Le Chla haKadoch (Vayé'hi - Déreh 'Haïm To'hachot moussar 3) explique que c'était l'intention de Yaakov Avinou lorsqu'il a demandé à ses fils de se rassembler afin qu'il puisse leur révéler le moment où tous les exils prendraient fin. (Vayé'hi 49,1 - Rachi)
Il demandait à ses fils de se rassembler, de s'unir, comme condition de la guéoula.

[ Sur la base de cette explication, le Chla haKadoch résout une difficulté soulevée par les Richonim. Après la mort de Yaakov, les frères de Yossef l'informent que leur père lui a ordonné de leur pardonner (Vayé'hi 50,16).

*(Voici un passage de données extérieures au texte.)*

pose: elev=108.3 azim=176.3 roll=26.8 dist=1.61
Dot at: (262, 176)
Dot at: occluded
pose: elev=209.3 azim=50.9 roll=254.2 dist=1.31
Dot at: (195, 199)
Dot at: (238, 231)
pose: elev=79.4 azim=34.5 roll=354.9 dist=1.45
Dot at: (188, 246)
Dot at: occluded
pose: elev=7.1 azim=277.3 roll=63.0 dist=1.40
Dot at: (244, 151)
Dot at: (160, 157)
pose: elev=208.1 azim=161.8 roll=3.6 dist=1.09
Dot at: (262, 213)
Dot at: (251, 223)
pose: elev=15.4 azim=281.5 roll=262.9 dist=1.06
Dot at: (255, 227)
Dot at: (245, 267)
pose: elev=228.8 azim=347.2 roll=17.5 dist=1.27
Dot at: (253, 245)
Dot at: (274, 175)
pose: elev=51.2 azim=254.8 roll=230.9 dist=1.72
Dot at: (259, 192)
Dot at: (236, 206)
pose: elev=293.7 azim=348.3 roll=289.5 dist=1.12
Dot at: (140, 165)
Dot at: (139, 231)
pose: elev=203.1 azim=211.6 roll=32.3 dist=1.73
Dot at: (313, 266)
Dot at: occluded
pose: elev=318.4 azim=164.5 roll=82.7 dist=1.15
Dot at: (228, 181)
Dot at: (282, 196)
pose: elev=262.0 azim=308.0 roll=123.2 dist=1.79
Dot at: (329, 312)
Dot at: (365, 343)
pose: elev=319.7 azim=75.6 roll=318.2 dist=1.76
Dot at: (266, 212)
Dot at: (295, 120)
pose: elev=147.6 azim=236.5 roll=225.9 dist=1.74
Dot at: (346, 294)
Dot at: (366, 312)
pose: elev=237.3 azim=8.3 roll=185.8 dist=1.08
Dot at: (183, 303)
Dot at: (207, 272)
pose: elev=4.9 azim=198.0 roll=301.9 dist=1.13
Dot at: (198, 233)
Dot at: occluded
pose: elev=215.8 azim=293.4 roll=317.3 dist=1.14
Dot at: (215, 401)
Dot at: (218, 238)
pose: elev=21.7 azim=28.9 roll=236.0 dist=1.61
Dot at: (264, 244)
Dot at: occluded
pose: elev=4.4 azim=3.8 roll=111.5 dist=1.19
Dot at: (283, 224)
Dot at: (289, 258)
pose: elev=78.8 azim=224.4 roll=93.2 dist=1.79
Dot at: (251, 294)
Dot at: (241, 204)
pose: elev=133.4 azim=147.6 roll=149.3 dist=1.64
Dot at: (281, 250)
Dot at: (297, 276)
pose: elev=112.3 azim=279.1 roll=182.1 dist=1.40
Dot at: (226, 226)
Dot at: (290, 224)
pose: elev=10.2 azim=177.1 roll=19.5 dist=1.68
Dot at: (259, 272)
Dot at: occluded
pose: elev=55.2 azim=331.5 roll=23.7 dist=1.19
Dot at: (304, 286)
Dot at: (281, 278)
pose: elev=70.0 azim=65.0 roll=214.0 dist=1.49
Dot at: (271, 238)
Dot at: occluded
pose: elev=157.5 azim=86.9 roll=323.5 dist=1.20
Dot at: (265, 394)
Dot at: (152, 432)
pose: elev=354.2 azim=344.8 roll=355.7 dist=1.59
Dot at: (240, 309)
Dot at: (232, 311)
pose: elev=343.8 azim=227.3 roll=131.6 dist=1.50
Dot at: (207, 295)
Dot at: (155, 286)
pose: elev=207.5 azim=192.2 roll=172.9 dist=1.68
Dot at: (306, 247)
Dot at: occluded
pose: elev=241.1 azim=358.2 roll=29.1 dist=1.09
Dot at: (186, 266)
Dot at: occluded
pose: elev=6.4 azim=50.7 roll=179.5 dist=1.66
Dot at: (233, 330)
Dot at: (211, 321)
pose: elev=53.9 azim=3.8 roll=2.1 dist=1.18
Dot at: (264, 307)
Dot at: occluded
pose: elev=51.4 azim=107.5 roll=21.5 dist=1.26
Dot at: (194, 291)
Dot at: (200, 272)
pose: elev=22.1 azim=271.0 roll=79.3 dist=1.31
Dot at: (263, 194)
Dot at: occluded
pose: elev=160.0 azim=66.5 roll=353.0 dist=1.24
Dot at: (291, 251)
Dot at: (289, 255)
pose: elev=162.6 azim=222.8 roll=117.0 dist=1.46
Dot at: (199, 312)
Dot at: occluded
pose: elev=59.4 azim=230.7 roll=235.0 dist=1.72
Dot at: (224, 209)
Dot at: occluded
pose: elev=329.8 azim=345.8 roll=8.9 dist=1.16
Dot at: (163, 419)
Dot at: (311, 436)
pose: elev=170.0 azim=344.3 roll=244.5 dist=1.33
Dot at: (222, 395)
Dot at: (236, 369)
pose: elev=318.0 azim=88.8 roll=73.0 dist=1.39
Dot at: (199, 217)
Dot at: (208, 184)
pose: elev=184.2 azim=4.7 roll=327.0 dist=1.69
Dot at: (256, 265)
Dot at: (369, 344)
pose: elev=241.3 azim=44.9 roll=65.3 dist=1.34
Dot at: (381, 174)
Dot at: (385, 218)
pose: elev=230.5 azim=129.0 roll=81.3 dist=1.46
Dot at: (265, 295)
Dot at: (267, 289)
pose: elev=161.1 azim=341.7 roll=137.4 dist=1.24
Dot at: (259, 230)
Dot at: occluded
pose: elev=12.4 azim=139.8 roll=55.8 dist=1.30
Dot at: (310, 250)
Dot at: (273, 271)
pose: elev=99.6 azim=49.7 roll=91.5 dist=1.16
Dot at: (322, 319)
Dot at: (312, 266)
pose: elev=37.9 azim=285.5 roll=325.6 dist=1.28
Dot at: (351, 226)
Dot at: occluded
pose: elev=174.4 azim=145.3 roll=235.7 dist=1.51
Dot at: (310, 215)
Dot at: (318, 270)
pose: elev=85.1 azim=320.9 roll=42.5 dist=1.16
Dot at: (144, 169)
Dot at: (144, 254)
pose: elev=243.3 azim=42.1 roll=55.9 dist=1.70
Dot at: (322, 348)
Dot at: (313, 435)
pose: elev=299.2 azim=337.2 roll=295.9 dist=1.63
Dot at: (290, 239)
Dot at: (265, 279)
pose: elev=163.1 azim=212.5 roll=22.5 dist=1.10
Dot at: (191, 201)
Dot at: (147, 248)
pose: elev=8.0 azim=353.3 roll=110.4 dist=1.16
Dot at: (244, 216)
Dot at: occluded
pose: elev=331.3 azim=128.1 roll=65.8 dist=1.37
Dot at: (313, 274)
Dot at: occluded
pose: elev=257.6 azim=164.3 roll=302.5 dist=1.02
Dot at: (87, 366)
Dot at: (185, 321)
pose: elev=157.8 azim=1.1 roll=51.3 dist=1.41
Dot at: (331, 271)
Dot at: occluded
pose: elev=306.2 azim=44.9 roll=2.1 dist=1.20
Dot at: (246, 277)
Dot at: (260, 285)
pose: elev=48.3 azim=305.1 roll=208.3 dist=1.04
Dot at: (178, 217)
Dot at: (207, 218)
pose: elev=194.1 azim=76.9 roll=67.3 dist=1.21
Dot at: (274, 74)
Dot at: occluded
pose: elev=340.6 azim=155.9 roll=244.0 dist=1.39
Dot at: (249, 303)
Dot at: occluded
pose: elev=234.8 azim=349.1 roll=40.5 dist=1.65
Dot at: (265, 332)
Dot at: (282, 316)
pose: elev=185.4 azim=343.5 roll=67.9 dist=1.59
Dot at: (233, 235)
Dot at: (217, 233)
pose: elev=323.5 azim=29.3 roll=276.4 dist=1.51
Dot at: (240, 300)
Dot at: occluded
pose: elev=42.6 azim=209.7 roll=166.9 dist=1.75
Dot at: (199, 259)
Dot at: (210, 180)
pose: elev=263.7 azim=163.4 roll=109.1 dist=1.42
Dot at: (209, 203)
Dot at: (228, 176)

Les Rishonim demandent où ce commandement apparaît-il.
Le Chla haKadoch suggère qu'il est implicite (dans Vayé'hi 49,1). Puisque Yaakov recherchait l'unité, il leur demandait de se pardonner les uns les autres. ]

-> Le Maharal (Nétsa'h Israël 1) note que גלה (exil) ne diffère de גאל (rédemption/guéoula) que par une seule lettre. Lorsque les juifs sont unis, cette unité est représentée par la lettre alef, dont la guématria est un, et ils sont dignes de la rédemption.
Cependant, lorsqu'ils perdent leur sens de l'unité, la lettre alef se transforme en hé. Cette lettre, dont la guématria est cinq, représente la dispersion des juifs aux quatre coins du globe et même en son centre. Lorsque nous manquons d'unité, le résultat est l'exil.